И он страдал. Об острие угла разбил он лоб, казня его ничтожность, но не обрел достоинства ума и не изведал истин непреложность.

Проснувшись ночью в серых простынях, он клял дурного мозга неприличье, и высоко над ним плыл Пастернак в опрятности и простоте величья.

Он снял портрет и тем отверг упрек в проступке суеты и нетерпенья. Виновен ли немой, что он не мог использовать гортань для песнопенья?

Его встречали в чайных и пивных, на площадях и на скамьях вокзала. И, наконец, он головой поник и так сказал (вернее, я сказала):

– Друзья мои, мне минет тридцать лет, увы, итог тридцатилетья скуден. Мой подвиг одиночества нелеп, и суд мой над собою безрассуден.

Бог точно знал, кому какая честь, мне лишь одна, не много и не мало: всегда пребуду только тем, что есть, пока не стану тем, чего не стало.

Так в чем же смысл и польза этих мук, привнесших в кожу белый шрам ожога? Уверен в том, что мимолетный звук мне явится, и я скажу: так много? Затем свечу зажгу, перо возьму, судьбе моей воздам благодаренье, припомню эту бедную весну и напишу о ней стихотворенье.

x x x

Я думаю: как я была глупа, когда стыдилась собственного лба зачем он так от гения свободен? Сегодня, став взрослее и трезвей, хочу обедать посреди друзей. Лишь их привет мне сладок и угоден. Мне снится сон: я мучаюсь и мчусь, лицейскою возвышенностью чувств пылает мозг в честь праздника простого. Друзья мои, что так добры ко мне, должны собраться в маленьком кафе на площади Восстанья в полшестого. Я прихожу и вижу: собрались. Благословляя красоту их лиц, плач нежности стоит в моей гортани. Как встарь, моя кружится голова. Как встарь, звучат прекрасные слова и пенье очарованной гитары. Я просыпаюсь и спешу в кафе, я оставляю шапку в рукаве, не ведая сомнения пустого. Я твердо помню мой недавний сон и стол прошу накрыть на пять персон на площади Восстанья в полшестого. Я долго жду и вижу жизнь людей, которую прибоем площадей выносит вдруг на мой пустынный остров. Так мне пришлось присвоить новость встреча чужие тайны и чужую речь, борьбу локтей неведомых и острых. Вошел убийца в сером пиджаке. Убитый им сидел невдалеке. Я наблюдала странность их общенья. Промолвил первый:

– Вот моя рука, но все ж не пейте столько коньяка И встал второй и попросил прощенья. Я у того, кто встал, спросила:

– Вы однажды не сносили головы, неужто с вами что-нибудь случится? Он мне сказал:

– Я узник прежних уз. Дитя мое, я, как тогда, боюсь, не я ему, он мне ночами снится.

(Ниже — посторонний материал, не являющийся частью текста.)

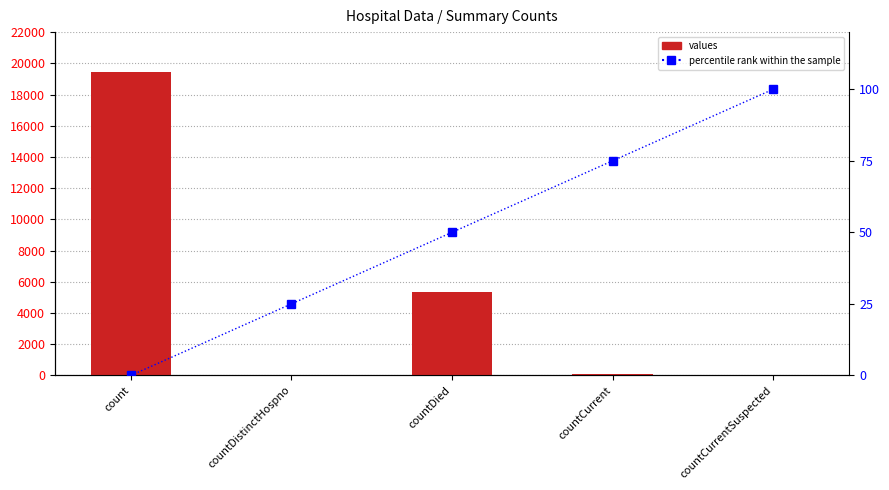

Read the percentile rank within the sample value at countCurrent.

75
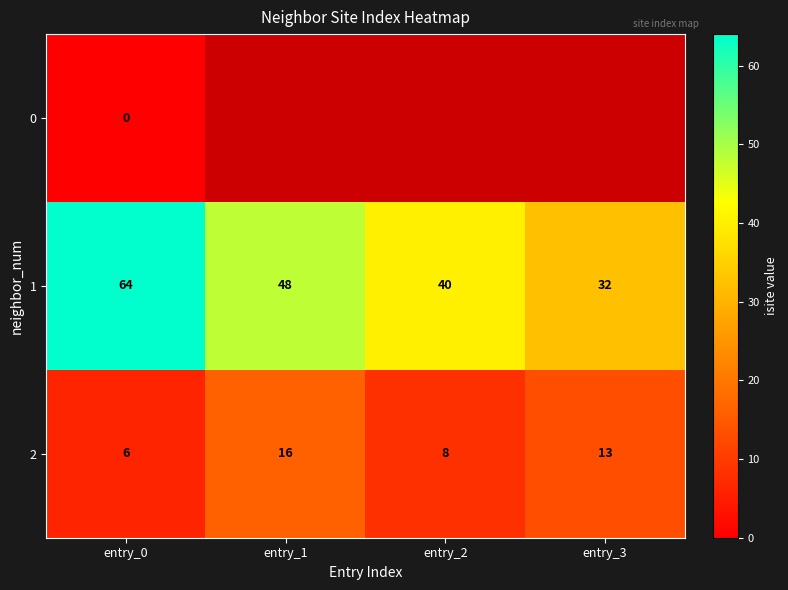

What is the sum of all 2 values?

43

Я поняла: я быть одна боюсь. Друзья .мои, прекрасен наш союз! О, смилуйтесь, хоть вы не обещали. Совсем одна, словно Мальмгрен во льду, заточена, словно мигрень во лбу. Друзья мои, я требую пощады!

И все ж, пока слагать стихи смогу, я вот как вам солгу иль не солгу: они пришли, не ожидая зова, сказали мне: – Спешат твои часы. И были наши помыслы чисты на площади Восстанья в полшестого.

x x x

Так дурно жить, как я вчера жила, в пустом пиру, где все мертвы друг к другу и пошлости нетрезвая жара свистит в мозгу по замкнутому кругу.